Plötzlich wandte die Weitgasserin wieder den Kopf und lächelte sacht.

»Entschuldigen Sie! Nun, ich verstehe. Also, wenn Sie bei uns anfangen möchten, würde mich das freuen. Es wird viel Arbeit für Sie geben, das Haus ist groß und der Garten will auch versorgt sein. Ich bin nicht mehr jung, und ... « Sie brach den Satz ab.

»Vielen Dank«, sagte Burgl Sallegg leise.

»Bekommen Sie denn von daheim keine Unterstützung?«, wollte die Weitgasserin noch wissen.

»Nein, und solang ich noch gesund bin, möchte ich für mich selbst sorgen.«

Frau Weitgasser lächelte über das seltsame Mädchen, das nicht nur stolz und klug war, sondern auch noch hübsch. Aber es war ihm wohl nicht bewusst, wie hübsch es war. Die schönen braunen Augen und das braune Haar standen im krassen Gegensatz zu der unvorteilhaften Kleidung.

Da die Bäuerin schon wieder so lange schwieg, glaubte Burgl, sie habe es sich doch noch überlegt, weil sie ja nun gesagt hatte, dass sie mit den Hofarbeiten nicht vertraut war.

Sie stand auf und ging zwei Schritte zurück.

»Es tut mir leid, ich kann Sie ja verstehen, ich ...«

»Aber ich möchte Sie ja haben«, sagte die Weitgasserin hastig. »Ich bewundere Sie, weil Sie so tapfer sind. Viele Menschen leben heute ja so gleichgültig in den Tag. Wenn sie spüren, dass sie kämpfen müssen, verkriechen sie sich lieber und hadern im stillen mit ihrem Schicksal.«

Burgl spürte, dass diese Worte gar nicht an sie gerichtet waren. Ein seltsamer Schauder rann ihr den Rücken entlang. Die Augen der Bäuerin wirkten unnatürlich groß und das Gesicht war blass.

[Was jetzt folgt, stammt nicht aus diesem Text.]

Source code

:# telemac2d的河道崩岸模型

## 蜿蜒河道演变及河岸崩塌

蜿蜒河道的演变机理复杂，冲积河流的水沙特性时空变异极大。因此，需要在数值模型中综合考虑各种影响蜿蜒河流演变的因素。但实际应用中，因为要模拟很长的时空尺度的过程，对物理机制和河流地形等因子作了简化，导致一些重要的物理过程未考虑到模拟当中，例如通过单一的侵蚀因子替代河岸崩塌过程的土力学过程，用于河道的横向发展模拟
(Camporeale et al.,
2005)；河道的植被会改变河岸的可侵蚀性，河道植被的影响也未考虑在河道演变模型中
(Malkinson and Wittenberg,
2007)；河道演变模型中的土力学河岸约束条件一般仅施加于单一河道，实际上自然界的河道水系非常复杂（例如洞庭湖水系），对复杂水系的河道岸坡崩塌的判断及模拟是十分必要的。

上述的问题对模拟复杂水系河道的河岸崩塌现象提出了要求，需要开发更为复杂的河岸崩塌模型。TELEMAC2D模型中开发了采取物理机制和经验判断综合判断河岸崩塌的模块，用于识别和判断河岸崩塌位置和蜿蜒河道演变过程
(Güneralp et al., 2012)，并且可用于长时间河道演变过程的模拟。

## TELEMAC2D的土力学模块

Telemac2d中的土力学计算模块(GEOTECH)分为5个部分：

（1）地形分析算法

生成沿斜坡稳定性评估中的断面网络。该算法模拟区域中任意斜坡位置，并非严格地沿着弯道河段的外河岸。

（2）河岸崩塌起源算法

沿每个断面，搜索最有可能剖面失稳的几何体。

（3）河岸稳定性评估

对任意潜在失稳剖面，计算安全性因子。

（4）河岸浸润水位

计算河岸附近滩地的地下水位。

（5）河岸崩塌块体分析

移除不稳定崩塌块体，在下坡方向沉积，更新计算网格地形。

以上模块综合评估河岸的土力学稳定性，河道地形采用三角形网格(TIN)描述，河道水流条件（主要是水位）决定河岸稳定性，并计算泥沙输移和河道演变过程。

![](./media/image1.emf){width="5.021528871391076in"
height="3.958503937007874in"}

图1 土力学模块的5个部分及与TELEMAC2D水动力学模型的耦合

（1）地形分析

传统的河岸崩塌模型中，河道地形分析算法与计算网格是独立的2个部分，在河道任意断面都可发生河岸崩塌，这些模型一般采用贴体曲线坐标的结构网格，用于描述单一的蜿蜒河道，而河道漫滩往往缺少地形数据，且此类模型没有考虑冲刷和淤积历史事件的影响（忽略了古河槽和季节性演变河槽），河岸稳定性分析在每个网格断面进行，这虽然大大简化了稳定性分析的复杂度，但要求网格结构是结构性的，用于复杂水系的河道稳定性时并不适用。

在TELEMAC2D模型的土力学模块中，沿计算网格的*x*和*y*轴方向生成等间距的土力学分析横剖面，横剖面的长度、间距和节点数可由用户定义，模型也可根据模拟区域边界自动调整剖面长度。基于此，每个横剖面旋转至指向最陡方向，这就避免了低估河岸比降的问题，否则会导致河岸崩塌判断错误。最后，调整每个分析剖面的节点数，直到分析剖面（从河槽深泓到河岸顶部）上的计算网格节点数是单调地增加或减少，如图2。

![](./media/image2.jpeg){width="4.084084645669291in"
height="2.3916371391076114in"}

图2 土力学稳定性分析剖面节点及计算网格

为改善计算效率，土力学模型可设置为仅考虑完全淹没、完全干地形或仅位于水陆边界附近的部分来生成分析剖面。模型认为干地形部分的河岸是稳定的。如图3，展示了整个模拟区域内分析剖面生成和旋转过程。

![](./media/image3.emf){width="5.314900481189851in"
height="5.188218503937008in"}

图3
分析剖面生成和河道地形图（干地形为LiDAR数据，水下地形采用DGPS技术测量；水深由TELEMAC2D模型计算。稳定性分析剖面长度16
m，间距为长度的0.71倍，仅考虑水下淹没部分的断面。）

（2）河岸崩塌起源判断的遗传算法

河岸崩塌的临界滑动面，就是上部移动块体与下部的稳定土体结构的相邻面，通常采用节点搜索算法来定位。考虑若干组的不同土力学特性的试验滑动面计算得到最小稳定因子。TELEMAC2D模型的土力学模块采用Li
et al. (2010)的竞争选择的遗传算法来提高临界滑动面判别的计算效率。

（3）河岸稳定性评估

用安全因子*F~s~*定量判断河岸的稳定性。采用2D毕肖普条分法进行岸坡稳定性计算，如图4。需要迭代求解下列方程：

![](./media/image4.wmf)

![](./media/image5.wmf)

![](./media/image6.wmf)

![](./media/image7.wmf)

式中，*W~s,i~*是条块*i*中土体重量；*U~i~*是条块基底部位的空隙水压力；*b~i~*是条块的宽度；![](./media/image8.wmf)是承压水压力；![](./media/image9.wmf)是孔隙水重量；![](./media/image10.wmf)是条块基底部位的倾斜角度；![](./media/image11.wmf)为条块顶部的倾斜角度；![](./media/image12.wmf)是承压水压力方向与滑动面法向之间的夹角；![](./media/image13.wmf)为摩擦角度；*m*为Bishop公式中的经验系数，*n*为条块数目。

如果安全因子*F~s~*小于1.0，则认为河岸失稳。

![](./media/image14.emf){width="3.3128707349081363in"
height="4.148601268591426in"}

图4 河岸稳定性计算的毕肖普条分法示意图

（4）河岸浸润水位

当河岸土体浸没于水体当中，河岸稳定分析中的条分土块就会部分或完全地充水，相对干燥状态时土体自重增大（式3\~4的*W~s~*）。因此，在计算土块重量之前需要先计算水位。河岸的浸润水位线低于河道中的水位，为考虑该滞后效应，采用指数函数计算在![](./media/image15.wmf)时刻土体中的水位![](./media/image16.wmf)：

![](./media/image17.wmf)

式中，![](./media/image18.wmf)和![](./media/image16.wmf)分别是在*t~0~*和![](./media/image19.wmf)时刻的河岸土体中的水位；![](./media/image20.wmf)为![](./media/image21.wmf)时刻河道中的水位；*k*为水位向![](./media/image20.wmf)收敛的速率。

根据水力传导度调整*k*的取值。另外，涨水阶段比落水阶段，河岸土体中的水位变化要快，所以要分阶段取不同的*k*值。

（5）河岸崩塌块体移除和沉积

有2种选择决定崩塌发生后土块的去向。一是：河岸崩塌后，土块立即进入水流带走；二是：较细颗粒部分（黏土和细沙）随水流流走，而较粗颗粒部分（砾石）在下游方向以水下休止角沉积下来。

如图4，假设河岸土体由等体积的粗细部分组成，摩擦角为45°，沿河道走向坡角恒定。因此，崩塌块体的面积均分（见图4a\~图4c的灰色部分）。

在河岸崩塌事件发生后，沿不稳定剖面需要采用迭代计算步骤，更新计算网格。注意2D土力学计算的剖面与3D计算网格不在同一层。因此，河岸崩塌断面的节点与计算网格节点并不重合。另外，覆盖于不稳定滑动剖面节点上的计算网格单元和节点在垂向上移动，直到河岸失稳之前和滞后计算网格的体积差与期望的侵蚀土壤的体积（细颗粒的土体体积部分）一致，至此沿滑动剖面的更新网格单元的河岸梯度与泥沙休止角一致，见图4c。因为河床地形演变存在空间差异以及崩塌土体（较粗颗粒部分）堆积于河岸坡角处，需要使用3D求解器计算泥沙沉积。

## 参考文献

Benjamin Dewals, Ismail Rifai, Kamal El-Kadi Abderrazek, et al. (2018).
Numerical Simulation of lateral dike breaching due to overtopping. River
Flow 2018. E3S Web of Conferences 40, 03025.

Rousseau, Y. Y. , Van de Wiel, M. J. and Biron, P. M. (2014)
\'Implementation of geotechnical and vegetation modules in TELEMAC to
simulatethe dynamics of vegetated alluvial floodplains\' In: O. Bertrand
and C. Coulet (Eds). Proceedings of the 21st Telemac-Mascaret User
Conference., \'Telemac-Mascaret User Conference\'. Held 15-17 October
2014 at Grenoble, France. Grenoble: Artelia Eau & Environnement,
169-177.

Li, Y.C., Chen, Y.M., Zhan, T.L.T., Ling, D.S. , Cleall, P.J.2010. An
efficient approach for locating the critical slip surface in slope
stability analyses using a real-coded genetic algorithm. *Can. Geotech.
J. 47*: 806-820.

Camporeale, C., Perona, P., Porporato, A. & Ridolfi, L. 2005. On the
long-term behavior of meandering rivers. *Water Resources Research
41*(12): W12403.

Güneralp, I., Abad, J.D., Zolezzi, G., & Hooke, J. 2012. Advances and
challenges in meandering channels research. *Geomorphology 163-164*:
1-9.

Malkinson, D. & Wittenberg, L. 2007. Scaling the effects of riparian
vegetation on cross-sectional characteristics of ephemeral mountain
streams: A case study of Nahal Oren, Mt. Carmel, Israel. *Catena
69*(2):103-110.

Sie sprachen jetzt noch darüber, wann Burgl anfangen könne und auch über den Lohn. Die Weitgasserin brachte sie selbst zur Tür. Der alte Mann tauchte im Hintergrund auf.

»Viktor, das ist Burgl Sallegg, sie wird bei uns arbeiten und wohnen. Jetzt wird es für uns auch leichter, wenn eine junge Schafferin kommt. Fahr sie ins Tal hinunter.«

Viktor nickte.

»Sagen Sie ihm, wann Sie kommen, und Viktor wird Sie vom Postbus abholen. Mit dem Gepäck ist es zu anstrengend hier herauf«, wandte sich die Bäuerin nochmals an Burgl. »Und noch etwas, unsere Angestellten reden wir mit du an. Es ist vertrauter. Ich hoffe, Sie haben nichts dagegen?«

»Nein, Frau Weitgasser, und danke fürs Abholenlassen«, erwiderte Burgl Sallegg.

Wenig später fuhr sie mit Viktor im Wagen den Berg hinunter. Sie hatte die ganze Zeit über etwas nachgedacht, nun fragte sie geradeheraus:

»Ist die Bäuerin krank?«

Er schüttelte den Kopf. Sein Gesicht wirkte steinern, ja abweisend.

»Wie viel bringst mit?«, knurrte er statt einer Antwort.

»Was?«, fragte Burgl erschrocken.

»Na, Koffer mein ich halt.«

Das junge Mädchen hatte sich noch einmal herumgedreht. Jetzt konnte es den Hof in seiner vollen Schönheit bewundern. Dabei sah es, wie sich im Oberstock eine Gardine bewegte. Das ging so schnell, dass Burgl glaubte, sich getäuscht zu haben.

»Ich bringe nur zwei Koffer mit«, sagte sie leise.

Wenig später befand sie sich wieder im Postbus und fuhr nach Wörgl zurück.